Cierto hombre, un sincero hijo de Dios que
ha entregado su vida a Cristo, piensa que aún se halla bajo el dominio de un vicio
indomable, por ejemplo, el juego compulsivo. Cada vez que tiene la oportunidad,
recae en el vicio. Y cuando no tiene esa oportunidad, sabe dónde encontrarla.
Sufre el vicio, le pesa, le duele, lo
odia, y lo ama. El hombre entiende que el vicio lo lleva por caminos de ruina.
Enfrentarlo no es el problema: el problema es que el vicio siempre gana. Años
de sermones le han inculcado (e inculpado) que ese vicio es el pecado mismo. Entonces
busca fortalecer su voluntad para decirle NO al maldito flagelo, y de a poco va
esquivando las tentaciones, muy de a poco, progresa, y va marcando en un
almanaque el tiempo transcurrido desde que está "limpio".
Nunca había pasado tantos meses sin caer
en la tentación lúdica, aunque todavía se retuerce por dentro cada vez que
piensa en practicarla. Así, pasa el tiempo, quizás meses, o más, y el hombre
cree estar superando el llamado "pecado". Más aún, dijo no a una
invitación concreta al casino, se mordió la lengua, le encantaba la idea, pero
tiró el freno de mano. Y pensó haber aprobado la tentación. "Voy
bien", pensó con cierto orgullo.
Aún no lo sabe, pero tal vez algún día este
hombre sepa -por el Espíritu Santo- que, aún sin tirarse unas fichitas, el
problema sigue, el problema está. Porque el pecado no es la acción en sí, sino
la naturaleza que está detrás de la acción: la llamada concupiscencia. La
acción es la consecuencia visible, el síntoma que puede estar explícito o en
silencio latente, pero la enfermedad está.

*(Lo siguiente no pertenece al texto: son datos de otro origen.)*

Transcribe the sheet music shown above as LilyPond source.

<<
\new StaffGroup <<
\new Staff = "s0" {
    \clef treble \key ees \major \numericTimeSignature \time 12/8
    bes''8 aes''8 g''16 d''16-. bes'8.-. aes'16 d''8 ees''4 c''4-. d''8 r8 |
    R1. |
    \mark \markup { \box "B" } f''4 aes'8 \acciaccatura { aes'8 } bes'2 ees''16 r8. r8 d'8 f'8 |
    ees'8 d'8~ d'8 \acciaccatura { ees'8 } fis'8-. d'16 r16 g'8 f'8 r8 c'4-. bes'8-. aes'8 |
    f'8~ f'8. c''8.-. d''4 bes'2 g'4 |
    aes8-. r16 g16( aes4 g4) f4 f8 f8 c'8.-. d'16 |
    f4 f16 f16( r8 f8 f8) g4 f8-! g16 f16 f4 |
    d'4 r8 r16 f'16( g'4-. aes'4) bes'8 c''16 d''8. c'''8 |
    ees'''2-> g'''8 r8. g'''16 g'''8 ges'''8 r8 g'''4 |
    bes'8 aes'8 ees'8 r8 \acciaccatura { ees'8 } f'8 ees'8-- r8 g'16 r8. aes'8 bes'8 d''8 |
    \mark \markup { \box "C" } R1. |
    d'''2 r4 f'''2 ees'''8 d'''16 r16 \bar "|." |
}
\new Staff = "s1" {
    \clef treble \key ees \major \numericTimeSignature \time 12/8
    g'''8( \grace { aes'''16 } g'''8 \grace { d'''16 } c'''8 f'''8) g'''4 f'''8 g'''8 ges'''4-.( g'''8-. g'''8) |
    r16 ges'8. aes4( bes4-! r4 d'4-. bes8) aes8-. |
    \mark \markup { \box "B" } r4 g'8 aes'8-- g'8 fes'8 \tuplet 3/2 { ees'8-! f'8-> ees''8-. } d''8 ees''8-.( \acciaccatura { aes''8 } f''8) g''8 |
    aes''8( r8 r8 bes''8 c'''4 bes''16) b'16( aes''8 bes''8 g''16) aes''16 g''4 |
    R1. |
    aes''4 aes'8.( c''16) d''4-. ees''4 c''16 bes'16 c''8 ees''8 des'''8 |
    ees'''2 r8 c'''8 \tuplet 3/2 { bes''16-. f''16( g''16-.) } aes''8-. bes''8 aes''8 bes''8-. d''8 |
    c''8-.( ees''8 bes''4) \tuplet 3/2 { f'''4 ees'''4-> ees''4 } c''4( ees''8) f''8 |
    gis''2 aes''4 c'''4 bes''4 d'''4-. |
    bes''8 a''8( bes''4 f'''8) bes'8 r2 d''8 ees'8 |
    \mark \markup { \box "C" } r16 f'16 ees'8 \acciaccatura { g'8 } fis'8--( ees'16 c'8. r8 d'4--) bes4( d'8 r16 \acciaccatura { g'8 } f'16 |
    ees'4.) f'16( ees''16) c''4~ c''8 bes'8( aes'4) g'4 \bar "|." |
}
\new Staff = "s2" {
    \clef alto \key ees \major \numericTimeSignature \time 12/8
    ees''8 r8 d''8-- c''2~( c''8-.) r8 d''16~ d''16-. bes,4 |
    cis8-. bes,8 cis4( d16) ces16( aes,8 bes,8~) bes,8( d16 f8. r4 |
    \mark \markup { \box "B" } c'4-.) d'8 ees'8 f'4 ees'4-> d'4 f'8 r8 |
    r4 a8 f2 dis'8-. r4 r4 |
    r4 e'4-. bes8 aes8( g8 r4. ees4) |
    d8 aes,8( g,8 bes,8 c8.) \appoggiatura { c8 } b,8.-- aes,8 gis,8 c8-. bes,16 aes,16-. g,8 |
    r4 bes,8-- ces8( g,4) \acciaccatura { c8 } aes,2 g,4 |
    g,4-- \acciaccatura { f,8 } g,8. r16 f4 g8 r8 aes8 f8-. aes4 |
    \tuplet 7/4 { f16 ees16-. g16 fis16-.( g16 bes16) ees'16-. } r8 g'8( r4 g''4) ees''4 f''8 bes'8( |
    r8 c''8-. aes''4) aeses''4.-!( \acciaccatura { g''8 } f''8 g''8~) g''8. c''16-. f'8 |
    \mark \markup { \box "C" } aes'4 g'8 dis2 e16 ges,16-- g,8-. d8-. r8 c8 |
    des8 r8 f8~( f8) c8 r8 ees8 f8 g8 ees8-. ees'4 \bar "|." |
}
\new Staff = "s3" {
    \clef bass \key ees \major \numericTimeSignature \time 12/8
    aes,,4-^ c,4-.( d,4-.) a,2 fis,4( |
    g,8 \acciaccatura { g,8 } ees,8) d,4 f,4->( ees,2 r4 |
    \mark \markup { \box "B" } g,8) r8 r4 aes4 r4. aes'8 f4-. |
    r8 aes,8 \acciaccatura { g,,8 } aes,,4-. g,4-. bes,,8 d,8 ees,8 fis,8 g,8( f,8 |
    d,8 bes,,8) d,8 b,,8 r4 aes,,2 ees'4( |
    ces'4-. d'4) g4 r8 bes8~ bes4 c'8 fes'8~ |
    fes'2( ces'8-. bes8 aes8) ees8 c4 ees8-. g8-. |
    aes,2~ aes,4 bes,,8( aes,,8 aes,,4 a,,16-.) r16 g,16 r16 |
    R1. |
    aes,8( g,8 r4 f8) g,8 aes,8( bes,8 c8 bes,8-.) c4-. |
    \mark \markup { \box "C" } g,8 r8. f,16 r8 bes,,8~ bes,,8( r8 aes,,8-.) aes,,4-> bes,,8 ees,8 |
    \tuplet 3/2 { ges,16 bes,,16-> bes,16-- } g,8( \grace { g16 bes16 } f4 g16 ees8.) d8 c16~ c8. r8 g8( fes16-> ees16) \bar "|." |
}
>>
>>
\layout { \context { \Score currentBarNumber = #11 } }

La religión -ese esfuerzo humano- busca
aplacar los síntomas sin ocuparse mucho de la raíz. Y ahí reside el problema, en
el engaño que produce, porque al domesticar el síntoma con caretas y ritos
calma la consciencia, y muchos creen haber matado la enfermedad. La religión es
como un anestesista que aplaca los síntomas mientras la enfermedad continúa con
su avance inexorable.
Pero Cristo, en la cruz, absorbe en Sí
Mismo toda la naturaleza de pecado. Carga lo que no podemos cargar. Hace lo que
es imposible para los hombres, Él, "el cordero de Dios que quita el
pecado", secó de raíz la enfermedad: el pecado.
Al considerar esta verdad, este cierto
hombre, un sincero hijo de Dios que ha entregado su vida a Cristo, emprende su
camino hacia la victoria, pero ahora no comienza desde la incertidumbre de sus
fuerzas, sino desde la certeza de que hoy la obra ya está cumplida por Cristo,
en Cristo.
Y celebra hoy el día de su victoria.